Vernon-Smith started up the passage, taking out a well-filled note-case as he
went. Redwing laughed and followed him. Billy Bunter blinked at the Bounder’s
wallet, and he grinned with glee. Smithy had lots of money—if he elected to
part with it. And Bunter did not know that Smithy, as soon as he had
disappeared into the passage, put that wallet back into his pocket—unopened.
“Play up, you fellows!” burbled Bunter. “Go to it, you know. What about you,
Skinner? I know you’re mean, old chap, but an occasion like this—.”
“Oh! You put it so nicely!” gasped Skinner. “Come on, you men—Bunter knows
we’re mean, but an occasion like this, you know—.” Snoop and Stott, grinning,
followed Skinner up the passage.
“You playing up, Fishy?” asked Bunter. “Play up, old man! You can’t help being
stingy, Fishy, but what about a bob?”
Fisher T. Fish chuckled. Fisher T. Fish had never been known to part with
money, if he could help it, in all the terms he had been at Greyfriars School. But now he gave Bunter quite an affable nod.
“I guess I’m on in this,” he said. “It sure is the bee’s knee! You can count me
in, you fat clam.” And Fisher T. Fish followed the crowd.
“I say, Bolsover—Hazel—Browney—Field, old
chap—Mauly—Ogilvy—Morgan—Mickey—Wibley—I say, you fellows, play up!”
But Bunter did not need to exhort.
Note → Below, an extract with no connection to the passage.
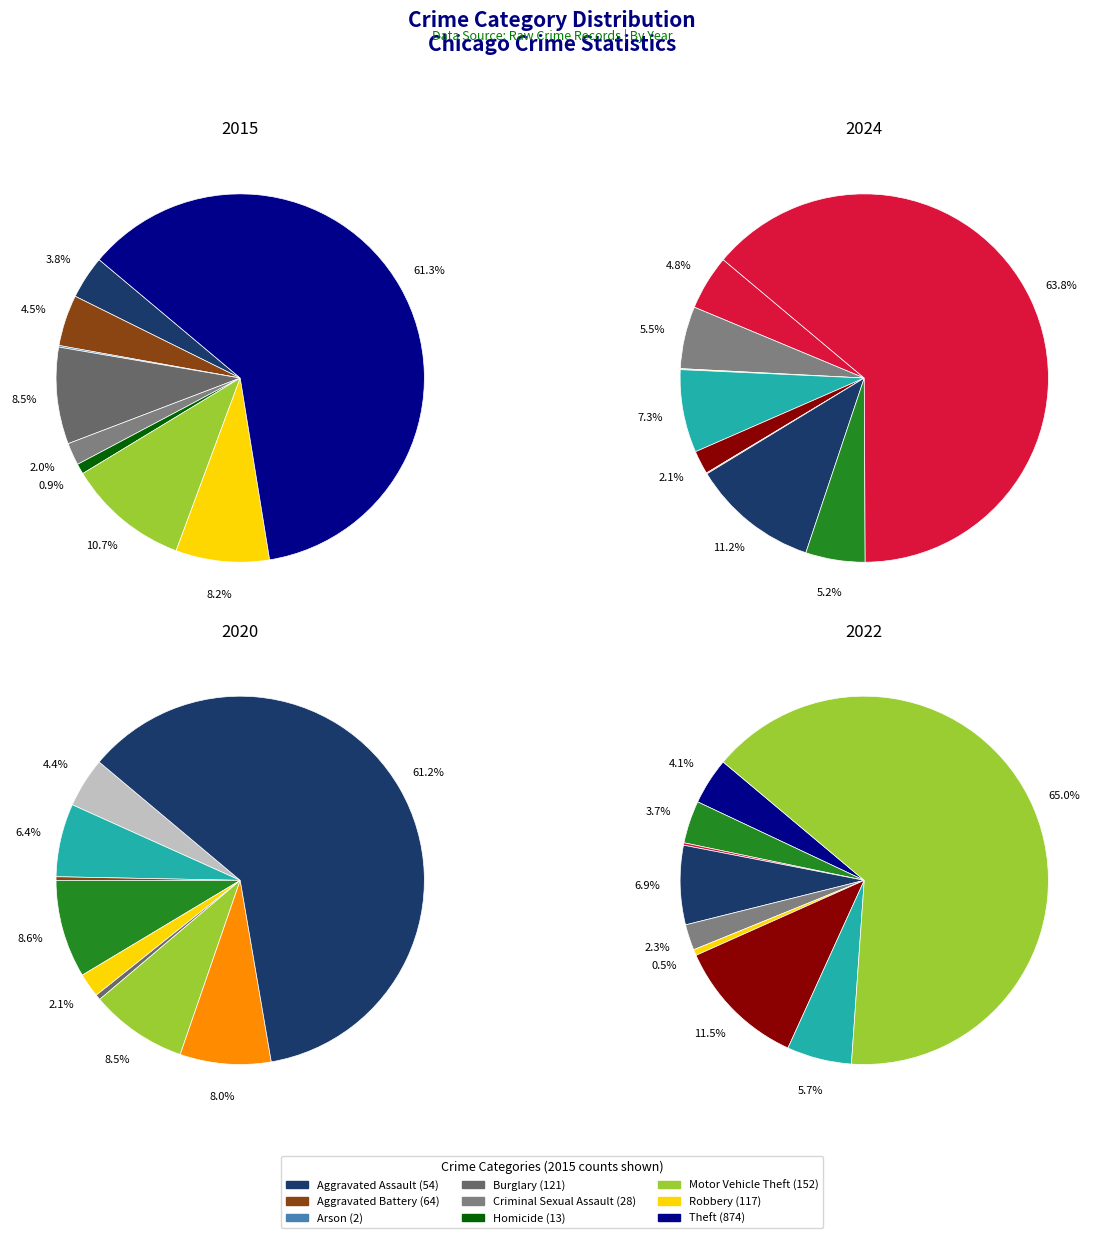

What portion of the pie excludes values_2024?

95.5%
A wave of enthusiasm seemed to have caught
the Remove. The whole crowd poured up the passage towards No. 7 Study. Not a
man remained on the landing with Billy Bunter. Outside No. 7 Study there was
quite a jam—fellows crowding in, and other fellows pushing out.
The Owl of the Remove stood on the landing, and blinked up the passage through
his big spectacles, in great glee. He had fancied that his appeal for funds
would be a success. But he had hardly anticipated such a success as this.
It was overwhelming. Actually every man in the form was crowding into, or out
of, No. 7 Study—all eager to put something in the box. Such a collection could
hardly fail to be a good one. Visions of wealth floated before Bunter’s dazzled
eyes. It might come to pounds. That trifling account for Coker would be cleared
off, leaving the happy Owl with cash in hand—and next day, when the tuck-shop
was open, it was going to be a happy and sticky Bunter! Why there was such a
roar of laughter over the transaction, Bunter did not know.
The Removites came crowding down the passage. The way was left open for Bunter
to roll along to the study and count up his wealth. But just as the fat Owl was
about to roll, there was a footstep in the Remove staircase, and a sharp voice rapped:
“What is all this? What does all this extraordinary noise mean? What———?”
And the extraordinary noise was subdued, as Mr. Quelch rustled on the landing.